Искренне любящий Вас,
И. Ф<ондаминский>
__________________________________________________
1. В основе данной главы лежит наша публикация, см.: Хазан 2008b: 201-28.
2. Надежда, умирающая, по обыкновению, последней, породила после гибели Фондаминского слухи о том, что он жив. 9 мая 1944 г. М. Цетлин писал Г. Струве:
До меня дошли слухи, что И.И. Фондаминский-Бунаков жив и находится в Германии в концентрационном лагере и будто бы там же, где находится Ф.А. Степун. При этом мне говорили, что получили известие об этом Вы. Так ли это? Это было бы большой радостью, т. к. мы опасались худшего и боялись, что его уже нет в живых. Очень прошу Вас сообщить мне все, что Вы знаете о Фондаминском (HIA G. Struve Papers. Box 43. Folder 43-1).
3. Книга В. Зензинова была написана в сибирской ссылке, куда он был сослан в 1911 г. Зензинов жил в Индигирской тундре, в поселке Русское Устье, который в ней и описал, см.: Зензинов 1914; переиздана в эмиграции: Зензинов 1921. Любопытно, что впоследствии, в советское время, на его материал опирался географ И. Забелин (Забелин 1958), разумеется, не называя табуированное в Советском Союзе имя эмигранта.
4. Яков Борисович Полонский (1892–1951), журналист, литературовед, библиограф. См. о нем: Адамович 1951: 8.
5. Нужно: М<ихаилу> О<сиповичу Цетлину>; Руднев указывает инициалы его жены – Марии Самойловны.
6. Разные авторы называют разный год рождения Фондаминской (или заменяют его знаком вопроса). Амалия Осиповна родилась в 1882 г.: в нижепубликуемом письме от 26 апреля 1935 г. она пишет, что ей 53 года.
7. У Калонимоса Зеева (Вульфа) Высоцкого (1824–1904) был сын Давид и три дочери, которые вышли замуж за Осипа Цетлина, Рафаила Гоца и Ошера (Иосифа, Осипа) Гавронского (последний – отец Амалии), мать – Гавронская Любовь Вульфовна (Васильевна) Гавронская (урожд. Высоцкая; 1845–1930); их дети стали крупными деятелями российского революционного движения, членами партии эсеров, и громадные наследственные суммы пошли на нужды революционной борьбы.
8. ‘Ребенок благородных кровей оказался в тюрьме…’ (нем.).
9. Другой член Боевой организации, Б.Н. Моисеенко, сделал Амалии предложение.

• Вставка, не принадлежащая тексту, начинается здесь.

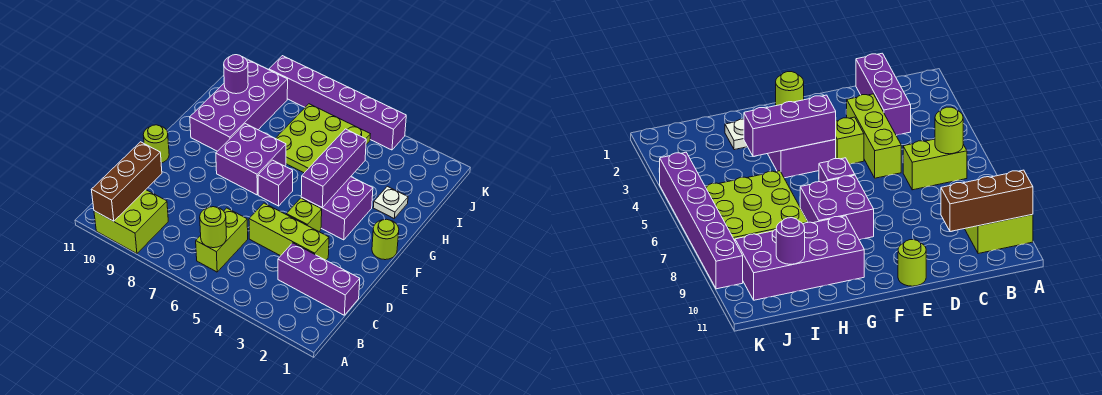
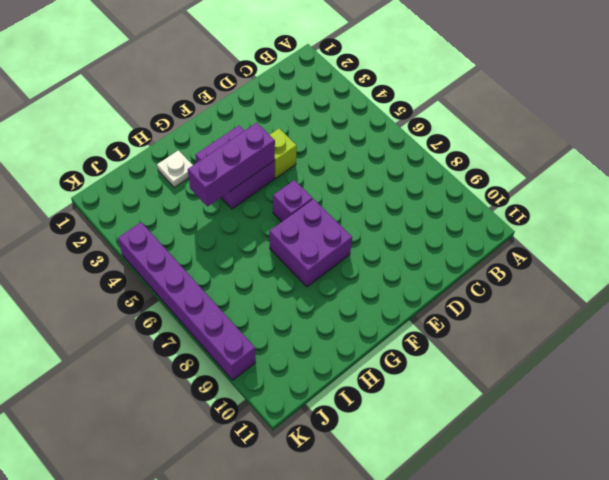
none -> lime 2x2 brick [94,190,168,254]
none -> lime 1x2 brick [196,208,248,272]
none -> purple 1x3 brick [278,243,360,315]

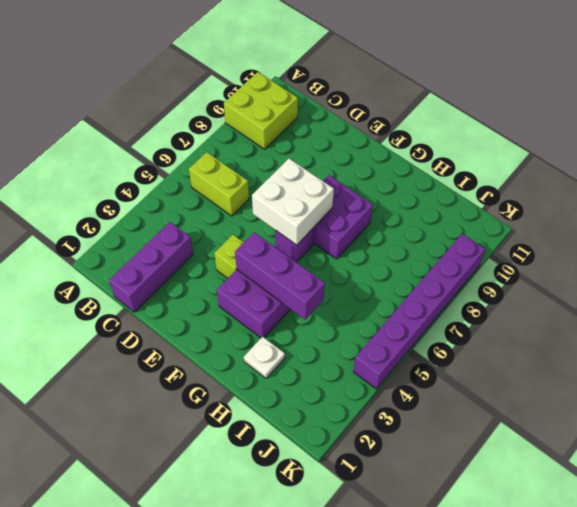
white 2x2 brick [252,159,334,245] -> none
none -> lime 1x3 brick [249,203,329,260]
none -> lime 1x1 round brick [143,125,169,163]
none -> lime 1x1 round brick [372,219,399,260]

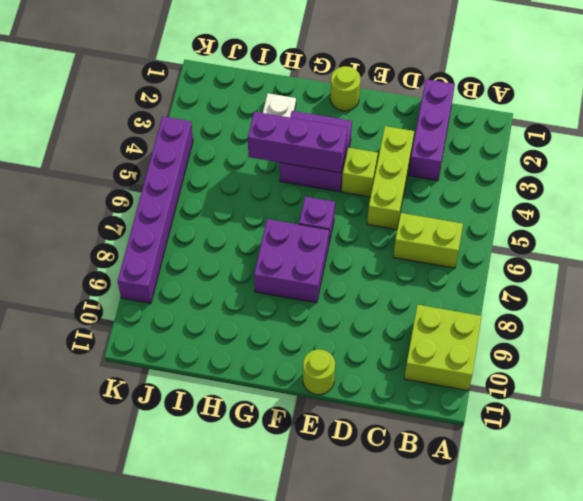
none -> purple 2x4 brick [190,60,288,151]
none -> lime 3x3 plate [276,104,370,173]
none -> brown 1x3 brick [91,142,162,221]

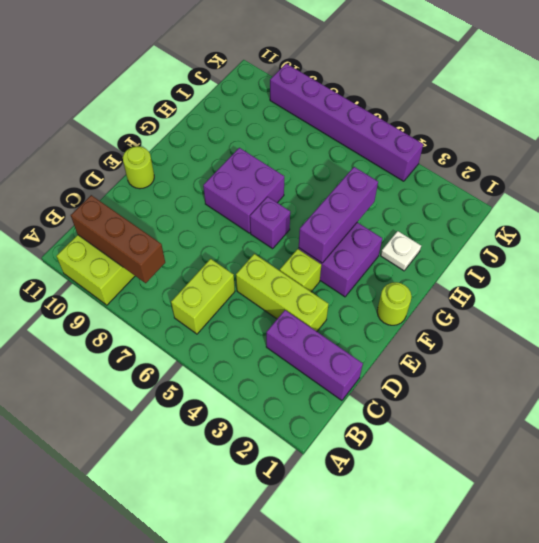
brown 1x3 brick [71,195,165,283] -> brown 1x3 brick turned to [91,142,162,221]
none -> purple 2x4 brick [190,60,288,151]
none -> lime 3x3 plate [276,104,370,173]
none -> lime 1x1 round brick [200,207,227,248]

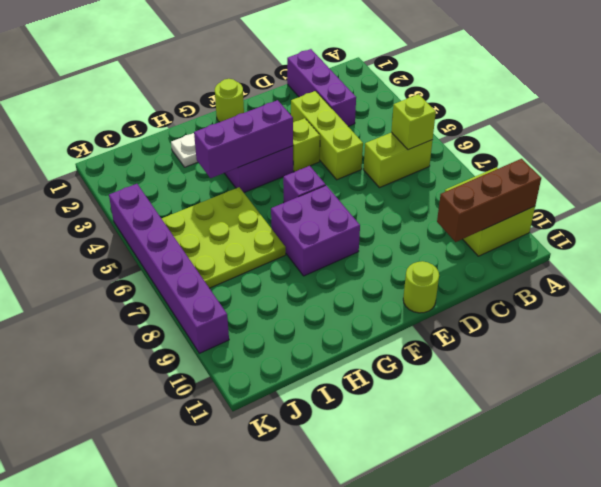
lime 1x1 brick [391,94,436,150] -> lime 1x1 round brick [200,207,227,248]
none -> purple 2x4 brick [190,60,288,151]
none -> purple 1x1 round brick [224,55,248,94]

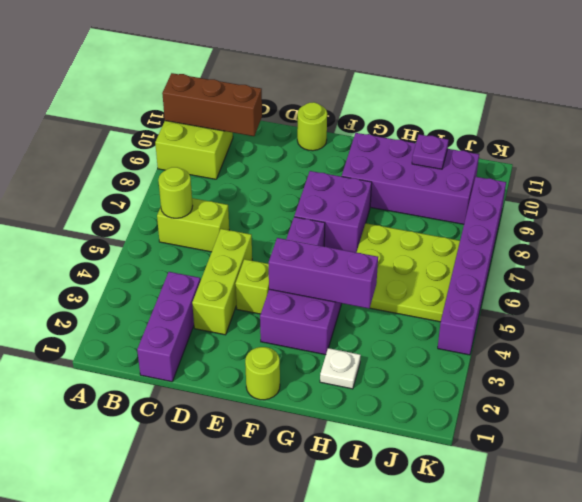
purple 1x1 plate [412,134,448,169] -> purple 1x1 round brick [224,55,248,94]

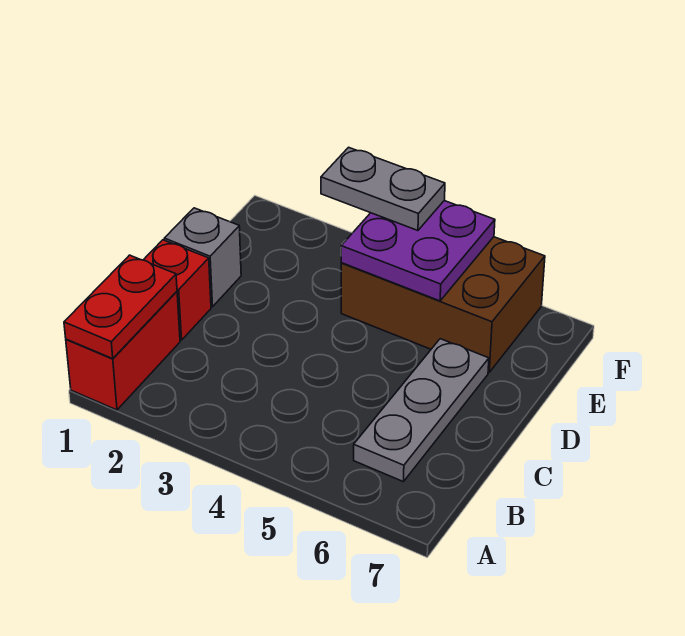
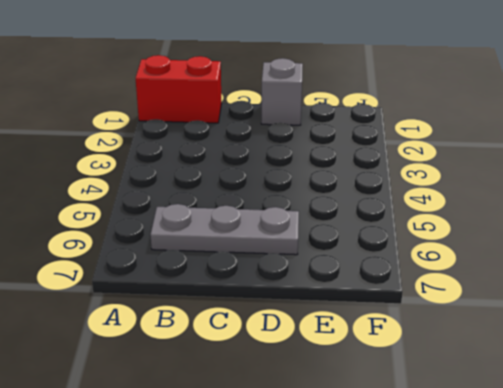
none -> red 1x1 brick [144,240,211,340]
none -> brown 2x3 brick [341,237,545,372]

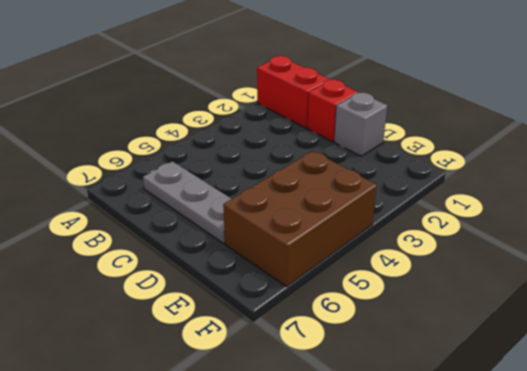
none -> red 1x2 plate [64,255,177,359]
none -> purple 2x2 plate [341,201,495,301]

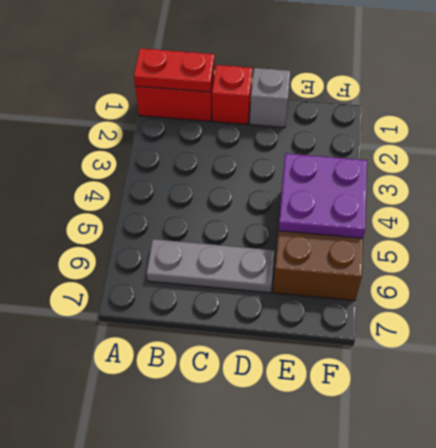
none -> grey 1x2 plate [321,147,445,231]

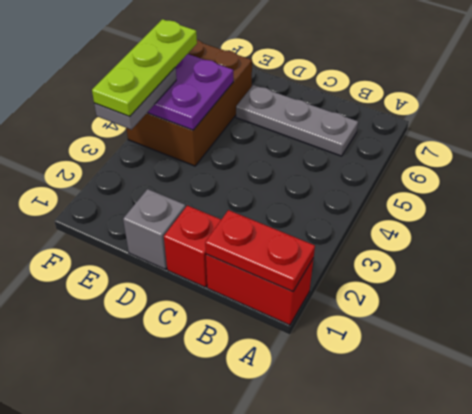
lime 1x3 plate [92,19,197,117] -> none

Узнавший об этом Савинков отреагировал на поведение Моисеенко, которое ему казалось недостойным, весьма своеобразным способом: решив проучить человека, вознамерившегося разрушить семейный покой друга, он однажды ночью (конец 1910 г.) высадил его из машины на окраине Парижа. В своем письме Фондаминскому Моисеенко жаловался на Савинкова:
Передайте Амалии Осиповне, что это первый случай для приложения ко мне мерок эстетического аристократизма, но что я этого не боюсь (цит. по: Городницкий 1995: 237-38).

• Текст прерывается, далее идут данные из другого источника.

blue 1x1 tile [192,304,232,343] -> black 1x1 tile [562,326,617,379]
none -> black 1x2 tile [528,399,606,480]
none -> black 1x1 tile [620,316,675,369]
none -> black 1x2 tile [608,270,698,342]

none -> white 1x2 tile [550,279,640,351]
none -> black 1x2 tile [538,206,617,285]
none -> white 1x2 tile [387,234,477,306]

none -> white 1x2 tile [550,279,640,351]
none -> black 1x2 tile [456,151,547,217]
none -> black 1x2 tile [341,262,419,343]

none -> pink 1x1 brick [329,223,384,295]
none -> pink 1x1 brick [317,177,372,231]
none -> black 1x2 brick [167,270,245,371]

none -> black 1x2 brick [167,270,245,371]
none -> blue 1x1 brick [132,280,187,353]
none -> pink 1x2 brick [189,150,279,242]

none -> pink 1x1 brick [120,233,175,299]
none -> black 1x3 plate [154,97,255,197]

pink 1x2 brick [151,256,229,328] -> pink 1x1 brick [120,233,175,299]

Кстати, Фондаминский был одним из тех, кому Савинков написал с Лубянки (см.: Савинков 1926: 7-10). В письме, датированном 19 ноября 1924 г., он упоминал Амалию и ее брата Бориса Осиповича:
Милый мой Илюша, хожу по камере и вспоминаю вас и Амалию и всегда дорогого Б<ориса> О<сиповича>. Пусть вы все отреклись от меня, как это торжественно и всенародно сделал Д<митрий> В<ладимирович> <Философов>. Я-то от вас никогда не отрекусь – 20 лет из жизни не выкинешь, да и не видел я никогда ничего от вас плохого, а только хорошее (там же: 10).
10. Ср. в дневнике познакомившейся с Фондаминскими в те годы З.Н. Гиппиус: «Савинков и Фондаминский после Азефа <…> сочли своим долгом возродить боевую организацию», Фондаминская – «вне “партии”, но нелегальная» (Гиппиус 2001-06, VIII: 112).

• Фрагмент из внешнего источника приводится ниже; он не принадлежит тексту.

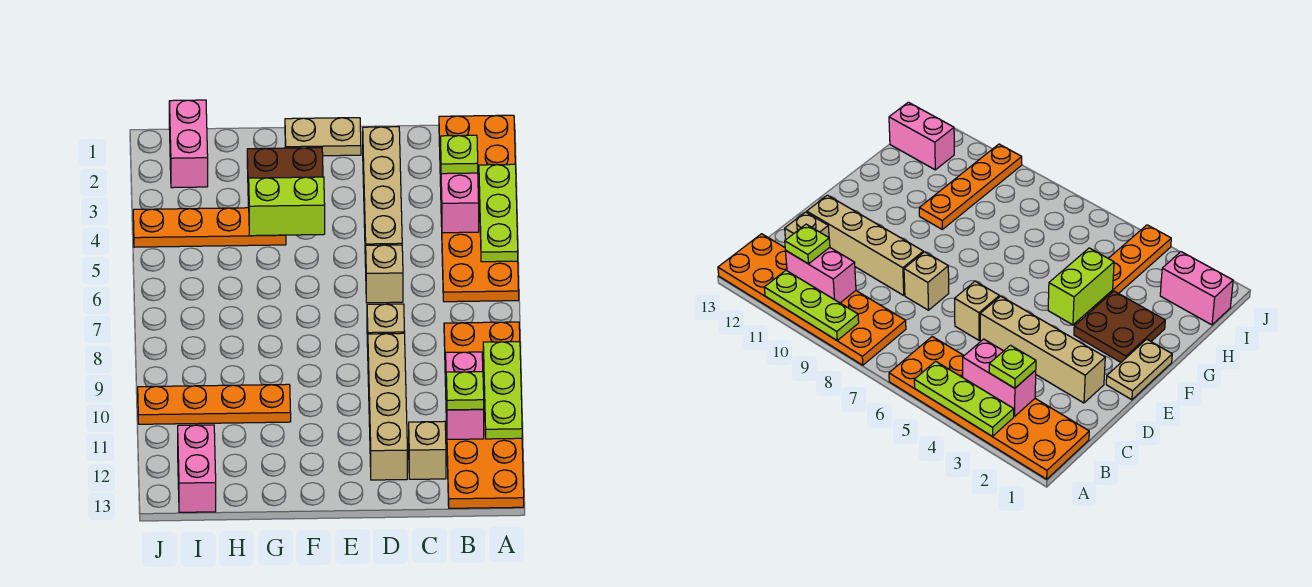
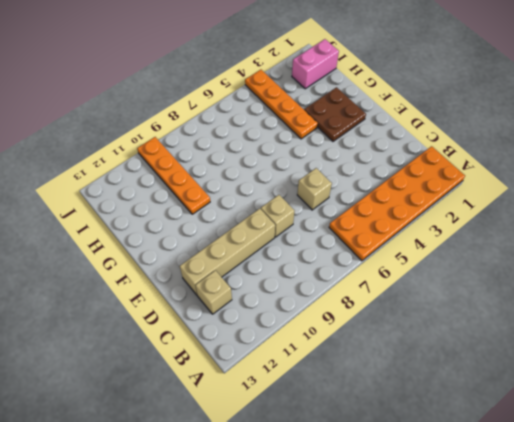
none -> orange 2x6 plate [444,322,524,508]
none -> tan 1x4 brick [363,127,402,267]
none -> tan 1x2 plate [285,118,361,156]

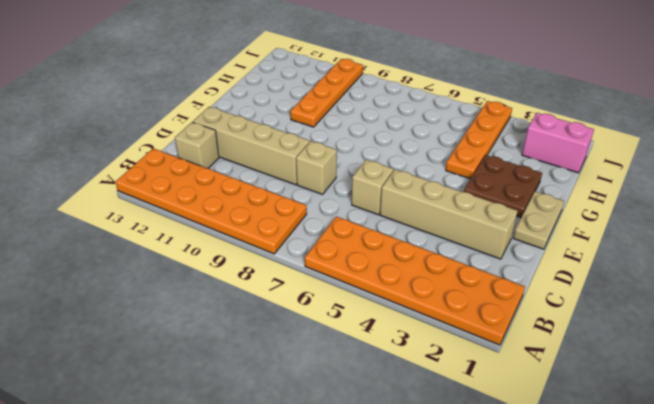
none -> pink 1x2 brick [178,425,216,512]
none -> lime 1x3 plate [479,164,518,262]
none -> lime 1x3 plate [483,342,522,439]

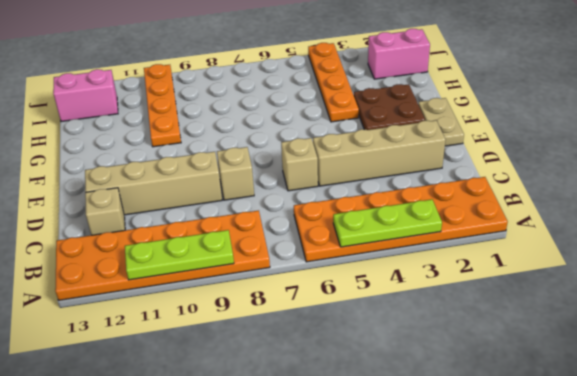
none -> pink 1x2 brick [440,148,479,233]
none -> pink 1x2 brick [445,352,484,439]
none -> lime 1x2 brick [248,177,325,236]

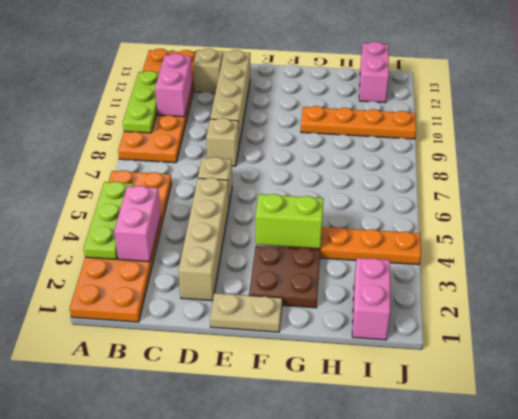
none -> lime 1x1 plate [440,135,478,174]
none -> lime 1x1 plate [446,372,484,410]

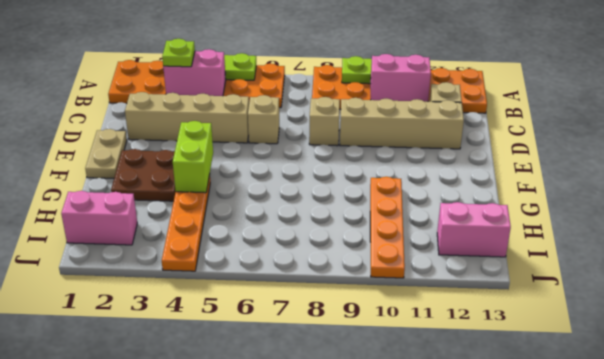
none -> lime 1x1 plate [446,372,484,410]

11. Любовь Сергеевна Гавронская – belle-soeur Амалии, жена ее старшего брата Бориса Осиповича Гавронского (?-1942, погибла в Аушвице).
12. Это не совсем так. В другом своем письме, к Н. Тэффи, написанном раньше, 19 ноября 1932 г., Цветаева, имея в виду Амалию Осиповну, рассказывала:
Весь вечер беседовала о Вас с дамой – имени которой я не знаю, она знает всех и двоюродная сестра Цейтлиных <sic> (маленькая, черная, оживленная, худая, немолодая) – о Вас: о Вашем творчестве, нраве, подходе к событиям и к людям <…> (Цветаева 1994-95, VII: 437).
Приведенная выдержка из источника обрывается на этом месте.